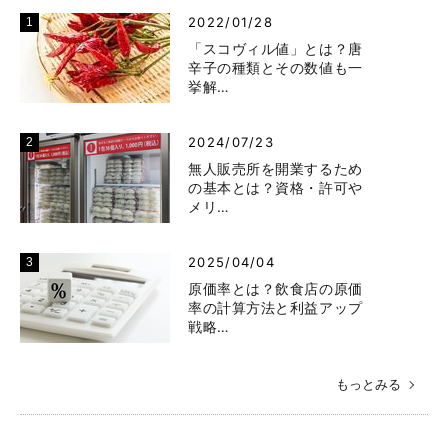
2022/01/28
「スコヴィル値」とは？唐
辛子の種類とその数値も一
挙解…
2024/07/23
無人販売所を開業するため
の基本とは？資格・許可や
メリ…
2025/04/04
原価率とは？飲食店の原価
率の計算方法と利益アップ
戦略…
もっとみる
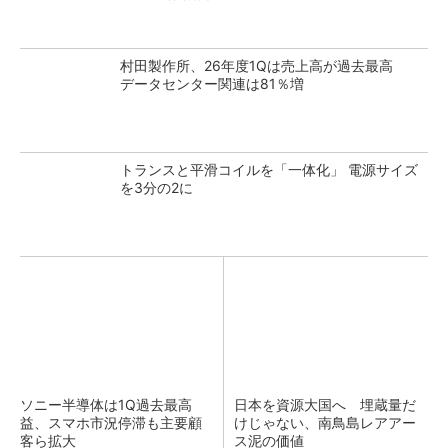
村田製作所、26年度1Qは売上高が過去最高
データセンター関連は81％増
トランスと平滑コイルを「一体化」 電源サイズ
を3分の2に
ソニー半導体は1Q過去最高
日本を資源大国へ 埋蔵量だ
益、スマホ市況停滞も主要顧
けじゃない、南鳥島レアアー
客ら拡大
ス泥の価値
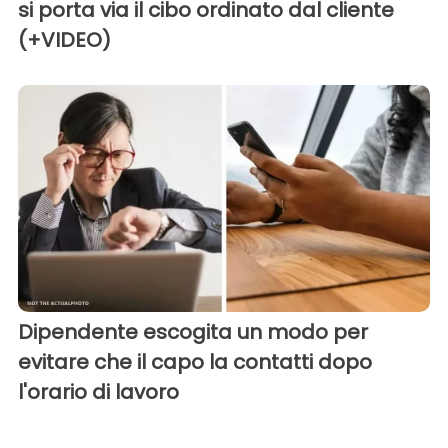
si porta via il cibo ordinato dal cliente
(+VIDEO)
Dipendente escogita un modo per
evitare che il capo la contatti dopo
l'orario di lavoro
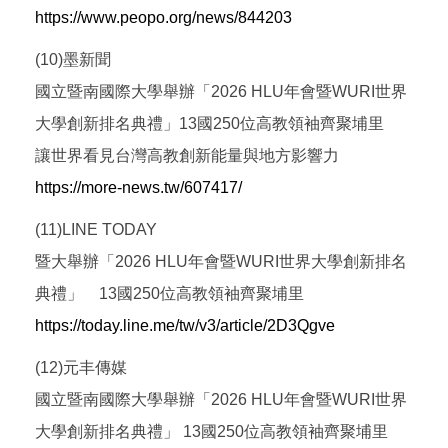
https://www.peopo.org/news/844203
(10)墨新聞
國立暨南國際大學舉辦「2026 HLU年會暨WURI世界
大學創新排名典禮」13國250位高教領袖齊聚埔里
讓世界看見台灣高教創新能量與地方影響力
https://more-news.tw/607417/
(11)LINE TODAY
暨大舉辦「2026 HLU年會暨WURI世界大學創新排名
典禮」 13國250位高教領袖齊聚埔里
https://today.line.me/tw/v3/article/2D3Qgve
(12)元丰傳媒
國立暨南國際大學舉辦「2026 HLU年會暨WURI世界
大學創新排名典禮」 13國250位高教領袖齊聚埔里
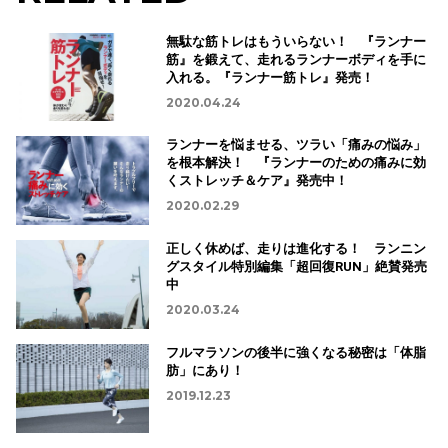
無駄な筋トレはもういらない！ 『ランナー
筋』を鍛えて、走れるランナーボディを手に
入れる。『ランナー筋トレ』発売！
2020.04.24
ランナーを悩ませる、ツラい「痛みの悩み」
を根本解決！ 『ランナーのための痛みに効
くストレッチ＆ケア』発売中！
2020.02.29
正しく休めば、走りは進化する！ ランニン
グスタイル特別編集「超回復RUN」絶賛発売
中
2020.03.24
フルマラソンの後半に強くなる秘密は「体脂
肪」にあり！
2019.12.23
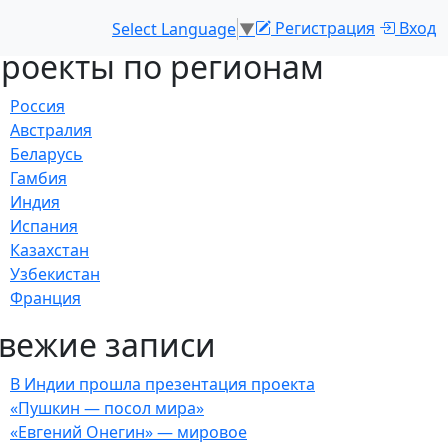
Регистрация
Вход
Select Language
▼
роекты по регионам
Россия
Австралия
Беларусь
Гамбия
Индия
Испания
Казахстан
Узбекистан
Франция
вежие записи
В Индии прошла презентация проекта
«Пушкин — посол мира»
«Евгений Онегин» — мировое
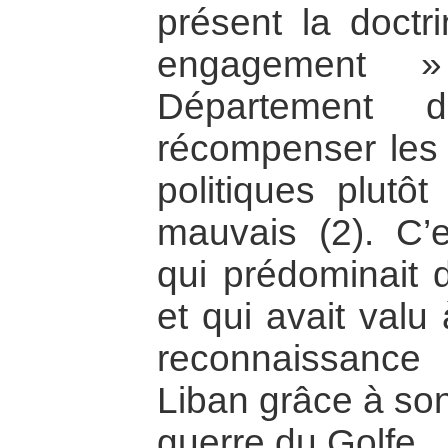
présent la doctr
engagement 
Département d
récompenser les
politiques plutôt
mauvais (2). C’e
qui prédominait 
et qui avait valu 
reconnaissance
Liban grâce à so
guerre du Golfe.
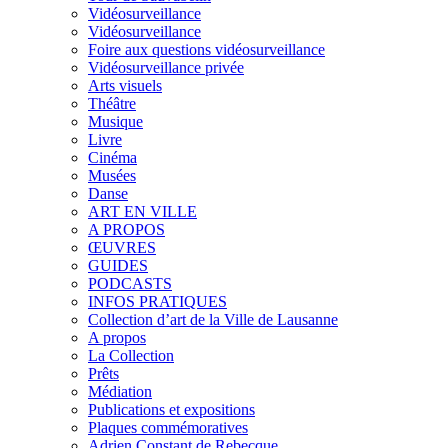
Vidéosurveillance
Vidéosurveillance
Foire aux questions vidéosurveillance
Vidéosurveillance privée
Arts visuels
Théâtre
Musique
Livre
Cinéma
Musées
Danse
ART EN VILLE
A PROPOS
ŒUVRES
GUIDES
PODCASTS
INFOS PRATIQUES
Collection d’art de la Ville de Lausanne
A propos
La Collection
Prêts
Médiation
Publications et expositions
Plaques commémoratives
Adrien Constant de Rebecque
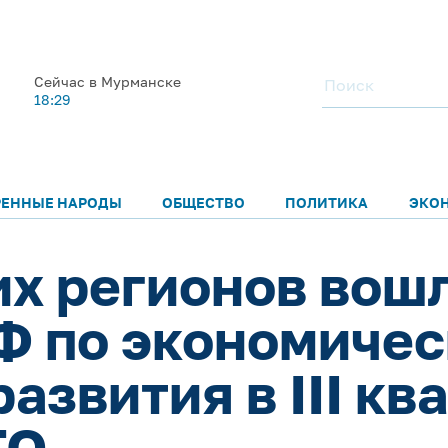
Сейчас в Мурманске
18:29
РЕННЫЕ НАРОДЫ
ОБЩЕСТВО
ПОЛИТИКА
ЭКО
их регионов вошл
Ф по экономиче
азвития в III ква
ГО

--

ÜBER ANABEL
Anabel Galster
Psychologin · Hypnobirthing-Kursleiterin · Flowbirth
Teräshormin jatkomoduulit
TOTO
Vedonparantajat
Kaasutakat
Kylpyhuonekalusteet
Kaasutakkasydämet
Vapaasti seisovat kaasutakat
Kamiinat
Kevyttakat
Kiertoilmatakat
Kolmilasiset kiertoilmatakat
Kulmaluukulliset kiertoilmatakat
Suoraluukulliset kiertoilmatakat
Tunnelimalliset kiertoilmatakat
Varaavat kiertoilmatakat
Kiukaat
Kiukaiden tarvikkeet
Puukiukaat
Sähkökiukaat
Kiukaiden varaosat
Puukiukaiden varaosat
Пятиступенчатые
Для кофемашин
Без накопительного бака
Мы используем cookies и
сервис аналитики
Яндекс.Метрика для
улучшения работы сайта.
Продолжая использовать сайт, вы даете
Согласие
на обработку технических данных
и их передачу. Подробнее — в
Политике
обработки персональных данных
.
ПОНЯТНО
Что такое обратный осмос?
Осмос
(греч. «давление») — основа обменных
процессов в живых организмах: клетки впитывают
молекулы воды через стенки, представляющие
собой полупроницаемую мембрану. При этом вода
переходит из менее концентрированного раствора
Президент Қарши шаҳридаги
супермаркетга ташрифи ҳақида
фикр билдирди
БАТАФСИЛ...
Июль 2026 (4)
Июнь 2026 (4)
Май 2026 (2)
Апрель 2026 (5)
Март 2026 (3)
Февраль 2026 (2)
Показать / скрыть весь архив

--

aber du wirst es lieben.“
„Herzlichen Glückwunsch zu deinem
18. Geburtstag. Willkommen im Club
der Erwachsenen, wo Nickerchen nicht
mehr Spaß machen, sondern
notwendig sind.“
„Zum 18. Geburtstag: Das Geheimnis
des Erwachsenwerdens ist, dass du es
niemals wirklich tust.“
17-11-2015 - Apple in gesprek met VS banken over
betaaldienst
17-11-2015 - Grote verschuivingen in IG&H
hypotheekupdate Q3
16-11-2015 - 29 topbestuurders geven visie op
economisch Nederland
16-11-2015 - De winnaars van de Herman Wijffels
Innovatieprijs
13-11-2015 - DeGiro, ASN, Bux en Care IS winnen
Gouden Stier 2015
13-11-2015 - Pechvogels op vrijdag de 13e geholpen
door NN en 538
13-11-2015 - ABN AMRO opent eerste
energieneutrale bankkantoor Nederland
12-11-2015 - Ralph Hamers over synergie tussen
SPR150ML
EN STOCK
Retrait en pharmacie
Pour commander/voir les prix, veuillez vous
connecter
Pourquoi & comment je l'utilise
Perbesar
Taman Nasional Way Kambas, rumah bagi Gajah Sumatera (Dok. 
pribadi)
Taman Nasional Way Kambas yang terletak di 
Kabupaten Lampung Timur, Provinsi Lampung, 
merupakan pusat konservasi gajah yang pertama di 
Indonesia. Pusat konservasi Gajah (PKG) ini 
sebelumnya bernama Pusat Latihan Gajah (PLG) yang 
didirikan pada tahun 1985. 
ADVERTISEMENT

THE PROBLEM: Within the records above, count the lines that hold the word "大學創新排名典禮" and give only that number.

RESPONSE BOX: 2